Apart from the single metal effect on handgrip strength, we found metal mixture negatively associated with handgrip strength in men and women, despite no statistical significance in women. Potential biological mechanisms may indicate oxidative stress and inflammatory response. Some heavy metals induce excessive reactive oxygen species (ROS) accumulation and pro-inflammatory cytokines generation (Anyanwu et al. 2018; Renu et al. 2021), undermining skeletal muscle function and homeostasis by affecting lipid metabolism, protein function and DNA integrity, which causes handgrip strength decrease and muscle mass loss (Lian et al. 2022, Meng and Yu 2010).

We find a sex-specific association between metals and handgrip strength, which may owe to sexual dimorphism. A review pointed out possible reasons for sexual dimorphism including different hormonal influences, different anatomic, neurochemical, genetic, behavioral and lifestyle characteristics, different gliosis, inflammation, and immune response (Gade et al. 2021). In the present study, we did not observe a significant impairment of handgrip strength from metal mixture in women although a negative association between metal mixture and handgrip strength was observed in men. The protection of estrogen may account for such a phenomenon. Estrogen has been proven to benefit skeletal and muscle systems and it can enhance muscle mass and muscle strength (Chidi-Ogbolu and Baar 2018). Compelling studies have indicated that estrogen supplementation can maintain and improve muscular function in postmenopausal women or protect against musculoskeletal damage of aging (Javed et al. 2019; Tiidus 2011). Estrogen seems to maintain cellular homeostasis in skeletal muscle, regulate mitochondria function, and reduce oxidative damage by endoplasmic reticulum (ER)-mediated mechanism, which may offset part of sarcous damage exerted from heavy metals (Ikeda et al. 2019; Papa et al. 2014).
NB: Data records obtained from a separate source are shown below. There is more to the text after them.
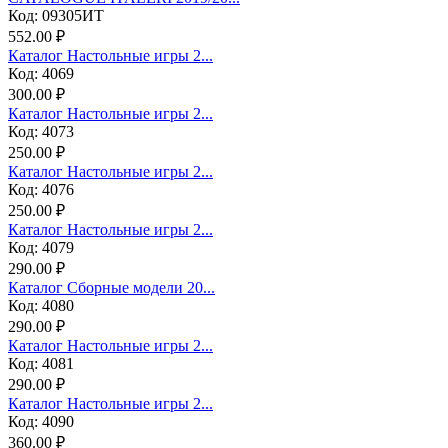
Код: 09305ИТ
552.00 ₽
Каталог Настольные игры 2...
Код: 4069
300.00 ₽
Каталог Настольные игры 2...
Код: 4073
250.00 ₽
Каталог Настольные игры 2...
Код: 4076
250.00 ₽
Каталог Настольные игры 2...
Код: 4079
290.00 ₽
Каталог Сборные модели 20...
Код: 4080
290.00 ₽
Каталог Настольные игры 2...
Код: 4081
290.00 ₽
Каталог Настольные игры 2...
Код: 4090
360.00 ₽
Some limitations in our study should be noted. First, the cross-sectional design of our study cannot infer causality between metal exposure and handgrip strength. Second, spot urinary metal levels could not fully reflect the real exposure of individuals. Finally, despite controlling important confounding factors, there were unknown and unmeasured confounders that might bias our discoveries.

Conclusion

The findings of the present study indicate that single metal exposure including V, Zn, As, Rb, Cd, Tl, and U is inversely associated with handgrip strength in men. Moreover, among men, increased metal mixture exposure is associated with decreased handgrip strength, with Cd as the most crucial metal. Among women, Ni, Se, and Ag have a non-linear association with handgrip strength. With a view to the limitations of cross-sectional design, further prospective studies should be conducted to confirm these results.